If canonisation means that a person is in heaven, what can Mother Teresa possibly have meant when she said, that, if she were to become a saint, she would be continuously absent from heaven?  Of course she was not speaking literally, but figuratively.  In a sense it seems to me she was trying to say that what had been at the core of her life on earth - to see and serve Jesus in the poorest and most abandoned of people - would continue to be at the core of her life in heaven.  Her passionate love for Christ always found expression in her tender love for the discarded and forgotten people.  It was her way to heaven - and it is her way in heaven.

Mother Teresa's desire to light a light for those in darkness on earth has, of course, taken on a deeper significance with the revelation that for most of her life as the founder of the Missionaries of Charity, Mother Teresa lived without any real sense of the presence of Christ in her life.  In our Catholic tradition we speak of this as “the dark night of the soul”.  It is a confusing and troubling reality, but one which so many people, both saints and sinners, experience.  In the mystery of what are to us God’s strange ways, God often seems to withdraw from those who seek to serve him, leaving them with no sense of his presence or his sustaining love.  It is an extraordinary challenge to someone’s faith.  To feel abandoned, or forgotten or cast aside is indeed to be left in the dark and even lost in the dark.  This was the painful reality of Mother Teresa’s life – and yet she remained faithful.

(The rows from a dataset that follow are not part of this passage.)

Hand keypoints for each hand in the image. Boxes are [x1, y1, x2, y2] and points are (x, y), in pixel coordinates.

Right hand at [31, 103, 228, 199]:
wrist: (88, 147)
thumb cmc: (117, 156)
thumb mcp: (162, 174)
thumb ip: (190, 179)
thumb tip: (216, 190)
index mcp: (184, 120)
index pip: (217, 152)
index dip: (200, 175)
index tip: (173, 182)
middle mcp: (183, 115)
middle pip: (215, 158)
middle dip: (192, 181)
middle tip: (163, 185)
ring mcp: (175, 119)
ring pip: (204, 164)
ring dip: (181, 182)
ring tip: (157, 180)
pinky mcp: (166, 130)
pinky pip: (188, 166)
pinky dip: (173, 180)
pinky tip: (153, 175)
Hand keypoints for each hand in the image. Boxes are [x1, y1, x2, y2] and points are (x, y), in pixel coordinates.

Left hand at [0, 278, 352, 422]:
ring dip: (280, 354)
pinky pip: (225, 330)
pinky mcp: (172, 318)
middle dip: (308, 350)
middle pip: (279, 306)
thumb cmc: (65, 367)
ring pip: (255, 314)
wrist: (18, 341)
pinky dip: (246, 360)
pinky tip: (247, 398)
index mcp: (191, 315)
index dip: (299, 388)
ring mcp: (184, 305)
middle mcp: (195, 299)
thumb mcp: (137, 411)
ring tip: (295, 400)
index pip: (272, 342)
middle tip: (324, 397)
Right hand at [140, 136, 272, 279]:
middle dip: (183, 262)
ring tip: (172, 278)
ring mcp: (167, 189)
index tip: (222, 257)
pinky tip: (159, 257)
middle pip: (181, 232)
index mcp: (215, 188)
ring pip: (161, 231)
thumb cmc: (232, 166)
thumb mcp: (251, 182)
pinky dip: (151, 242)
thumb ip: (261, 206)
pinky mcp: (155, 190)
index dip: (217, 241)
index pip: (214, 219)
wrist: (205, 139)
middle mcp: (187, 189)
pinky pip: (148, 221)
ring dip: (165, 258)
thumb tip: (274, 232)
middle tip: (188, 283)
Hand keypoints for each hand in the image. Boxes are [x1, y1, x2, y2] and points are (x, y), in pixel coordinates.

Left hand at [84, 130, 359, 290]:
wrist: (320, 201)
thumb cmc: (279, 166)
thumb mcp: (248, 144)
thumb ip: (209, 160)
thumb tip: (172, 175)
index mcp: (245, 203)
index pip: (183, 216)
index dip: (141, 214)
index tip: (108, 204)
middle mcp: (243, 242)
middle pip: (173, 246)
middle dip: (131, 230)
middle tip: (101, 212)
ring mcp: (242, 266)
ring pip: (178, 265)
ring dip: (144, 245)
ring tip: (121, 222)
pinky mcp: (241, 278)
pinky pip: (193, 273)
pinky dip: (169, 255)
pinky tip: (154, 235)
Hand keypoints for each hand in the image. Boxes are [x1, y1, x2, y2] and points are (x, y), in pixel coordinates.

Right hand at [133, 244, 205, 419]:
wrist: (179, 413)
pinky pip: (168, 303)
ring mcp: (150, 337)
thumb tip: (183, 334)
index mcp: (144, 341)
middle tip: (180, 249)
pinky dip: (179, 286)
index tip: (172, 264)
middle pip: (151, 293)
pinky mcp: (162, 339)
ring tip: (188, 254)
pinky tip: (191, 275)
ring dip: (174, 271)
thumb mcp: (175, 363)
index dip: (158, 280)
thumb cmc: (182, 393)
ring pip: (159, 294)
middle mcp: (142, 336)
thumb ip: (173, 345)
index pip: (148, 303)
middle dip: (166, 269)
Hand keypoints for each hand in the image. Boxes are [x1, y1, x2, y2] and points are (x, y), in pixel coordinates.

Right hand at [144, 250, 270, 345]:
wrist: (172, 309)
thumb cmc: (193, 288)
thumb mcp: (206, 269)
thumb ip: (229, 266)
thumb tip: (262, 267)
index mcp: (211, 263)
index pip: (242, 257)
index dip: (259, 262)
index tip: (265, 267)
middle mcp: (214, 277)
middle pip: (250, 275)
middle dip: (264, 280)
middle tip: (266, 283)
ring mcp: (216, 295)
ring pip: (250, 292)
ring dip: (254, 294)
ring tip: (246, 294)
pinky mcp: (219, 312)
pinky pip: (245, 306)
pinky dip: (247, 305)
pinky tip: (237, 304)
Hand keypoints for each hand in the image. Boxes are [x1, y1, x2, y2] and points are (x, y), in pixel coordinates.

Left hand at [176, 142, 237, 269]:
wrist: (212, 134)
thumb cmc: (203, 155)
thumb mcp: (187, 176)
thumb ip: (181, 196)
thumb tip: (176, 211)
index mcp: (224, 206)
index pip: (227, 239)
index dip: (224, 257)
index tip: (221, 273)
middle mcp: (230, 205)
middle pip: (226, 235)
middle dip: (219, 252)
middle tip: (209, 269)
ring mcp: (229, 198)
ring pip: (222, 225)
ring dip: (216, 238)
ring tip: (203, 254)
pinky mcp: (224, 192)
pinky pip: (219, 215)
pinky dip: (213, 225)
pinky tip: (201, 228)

A saint is one who lives his or her life of discipleship of Jesus with heroism, with courage and with faith.  We are all called to this discipleship but we are often tempted to pick and choose which aspects of Jesus we will follow.  And for many of us, for much of the time, it is the journey to Calvary and the mounting of the cross which we try to avoid at any cost.  And yet, it is through the cross that we are saved and that the love of Christ is poured into our hearts.  Mother Teresa instinctively knew this – and perhaps it was her own dark night of the soul which enabled her to have such deep compassion for others who were experiencing a different kind of abandonment, or lost-ness, and of darkness. 

In Saint Mark’s story of the death of Jesus, the last words Jesus speaks are these: My God, my God why have you abandoned me?  In Saint Luke’s story the last words of Jesus are different: Father into your hands I entrust my spirit.  While these two expressions might seem contradictory – one a cry of abandonment and the other a cry of trusting faith – we see in Jesus that it is possible, and even necessary, to hold the two together. In his pain and fear, Jesus truly felt abandoned by God, but at a deeper level, he knew that only an abandonment of himself in trusting faith to his Father in heaven could make any sense of his life and his death.  Mother Teresa, as a faithful disciple of Jesus, experienced the same seeming contradiction in her own life and she too found a way, through the grace of God, to hold her darkness and her hope together in an extraordinary life of generosity and fidelity. 

In our moments of deep pain, confusion and doubt we too, with Mother Teresa and in union with Jesus, can also cry out: My God, my God why have you abandoned me?  At such times may the Lord grant us the grace to also say, “Father into your hands I entrust everything.  Jesus, I trust in you.